Sun | Sep 27, 2020

Coronavirus, no problem, mon! - Travellers unworried about new super bug

Published:Wednesday | January 29, 2020 | 12:00 AMJason Cross/Gleaner Writer
Kevin Carpenter of Toronto shared his experience through immigration at NMIA on Tuesday.
A customs officer is seen wearing a protective face mask at the Norman Manley International Airport on Tuesday. Customs personnel were advised to take precautionary measures as they interact with travellers.

Travellers arriving at Kingston’s Norman Manley International Airport yesterday offered mixed reactions to the Jamaican Government’s plans to ramp up screening for the dangerous coronavirus with 16 countries already confirming infections have reached their shores.
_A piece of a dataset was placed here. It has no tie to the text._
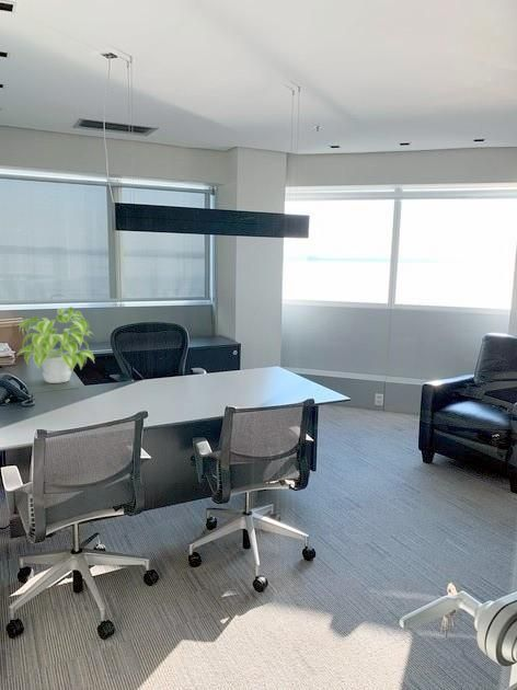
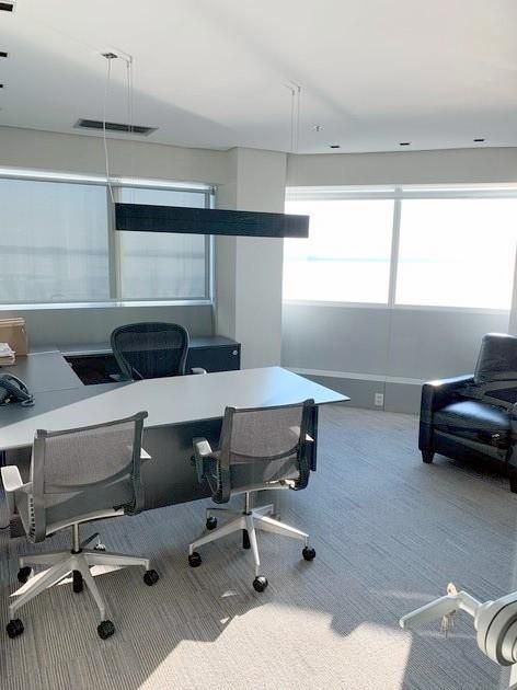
- plant [15,306,95,384]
Even as Health & Wellness Minister Dr Christopher Tufton announced in Parliament that officials were on alert for ill visitors at seaports and airports, mainly North American travellers with whom a Gleaner news team spoke said it was business as usual, with little to no queries from immigration personnel on the visiting Asia recently.

The new coronavirus, which emerged in Wuhan, China, weeks ago, has killed more than 100 people in China, with almost 6,000 infections recorded.

Allison Hunte, who flew in from Miami, Florida, yesterday, said that she had observed immigration personnel here wearing masks and that airport protocol in Florida was noticeably more relaxed.

Hunte said, too, that no messages of precaution were issued on board her American Airlines flight.

She suggested, however, that Jamaicans take the matter seriously because of the increasing number of Chinese working and living on the island.

“Here, there’s a lot of Chinese working, so I would be concerned, because they are in and out. It is what it is. There is nothing really we can do other than take precaution,” said Hunte, before enquiring where at the airport she could purchase a mask.

Canadian Kevin Carpenter said that he was not worried even amid growing concern among world leaders and medical experts that the virus could become a global health nightmare.

“I live in a city of five million people and there have only been two cases of the virus and no deaths,” he told The Gleaner.

Upon arriving at NMIA, Carpenter said that he was quizzed about any travelling he might have done within the past six weeks, but revealed that coronavirus did not surface in the brief conversation.

“I told him I haven’t been anywhere but I could tell he was asking with purpose,” he said.

One male customs officer who was spotted wearing a mask outside the arrivals hall said he and his co-workers were eager to strictly follow safety protocol because immigration staff were the first point of contact with travellers.

“Basically, we have to pay keen attention to passengers coming from Asia. We are working on a programme where we will be scanning them and have health facilities where we can take them to have them checked,” he said.

Paul Leys, a cab driver who operates from NMIA, demanded that management do more to inform and protect those carrying out various functions at the airport. He expressed concern about the high number of travellers to Jamaica from China and any risks that might be associated.